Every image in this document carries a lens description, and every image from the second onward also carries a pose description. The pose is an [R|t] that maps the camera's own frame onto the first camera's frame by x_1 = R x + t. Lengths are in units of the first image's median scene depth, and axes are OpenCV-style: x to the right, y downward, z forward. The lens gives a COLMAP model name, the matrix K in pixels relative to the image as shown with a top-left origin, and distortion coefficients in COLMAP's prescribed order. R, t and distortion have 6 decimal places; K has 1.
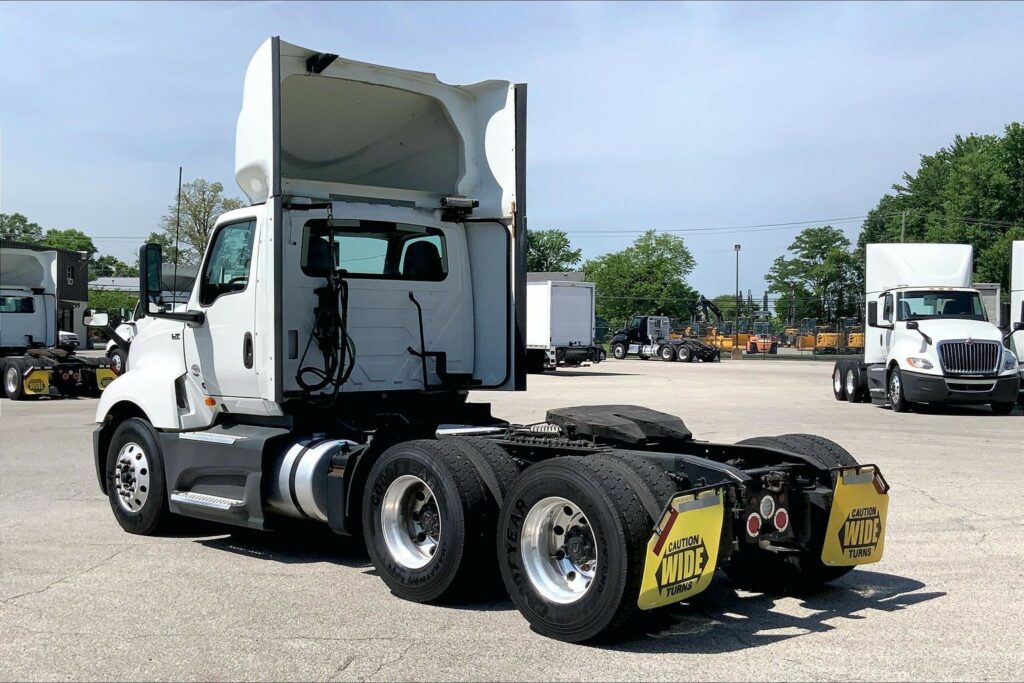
lens RADIAL K [[1238.6, 0, 507.1], [0, 1238.6, 337.8], [0, 0, 1]] dist [0.006789, 0.000000]
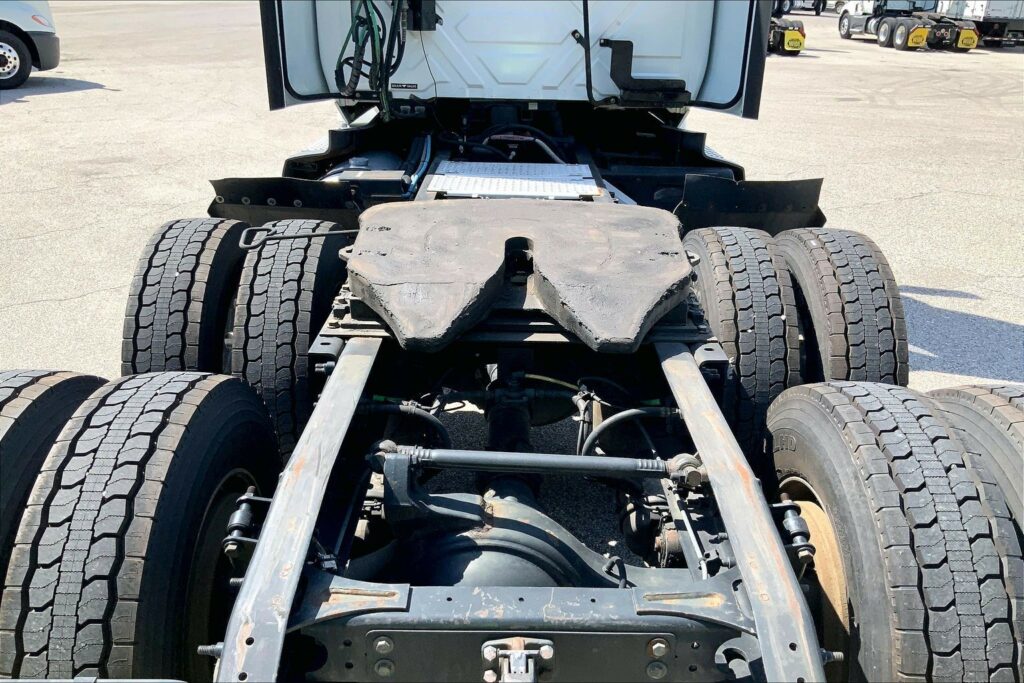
lens RADIAL K [[842.6, 0, 511.9], [0, 842.6, 350.4], [0, 0, 1]] dist [0.070053, -0.139076]
pose [[0.733438, 0.279253, -0.619747, 0.225955], [-0.022555, 0.921215, 0.388399, -0.009880], [0.679382, -0.270888, 0.681953, 0.674585]]
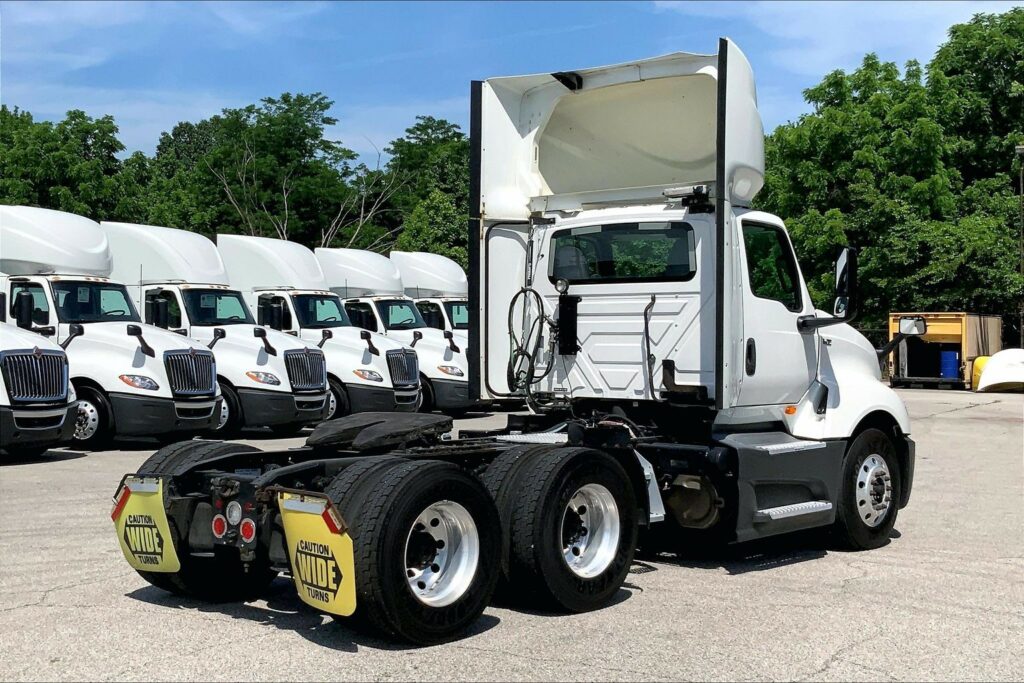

#### What you will do
From the data, copy each line that contains the word "lens".

#### The answer
Every image in this document carries a lens description, and every image from the second onward also carries a pose description. The pose is an [R|t] that maps the camera's own frame onto the first camera's frame by x_1 = R x + t. Lengths are in units of the first image's median scene depth, and axes are OpenCV-style: x to the right, y downward, z forward. The lens gives a COLMAP model name, the matrix K in pixels relative to the image as shown with a top-left origin, and distortion coefficients in COLMAP's prescribed order. R, t and distortion have 6 decimal places; K has 1.
lens RADIAL K [[1238.6, 0, 507.1], [0, 1238.6, 337.8], [0, 0, 1]] dist [0.006789, 0.000000]
lens RADIAL K [[842.6, 0, 511.9], [0, 842.6, 350.4], [0, 0, 1]] dist [0.070053, -0.139076]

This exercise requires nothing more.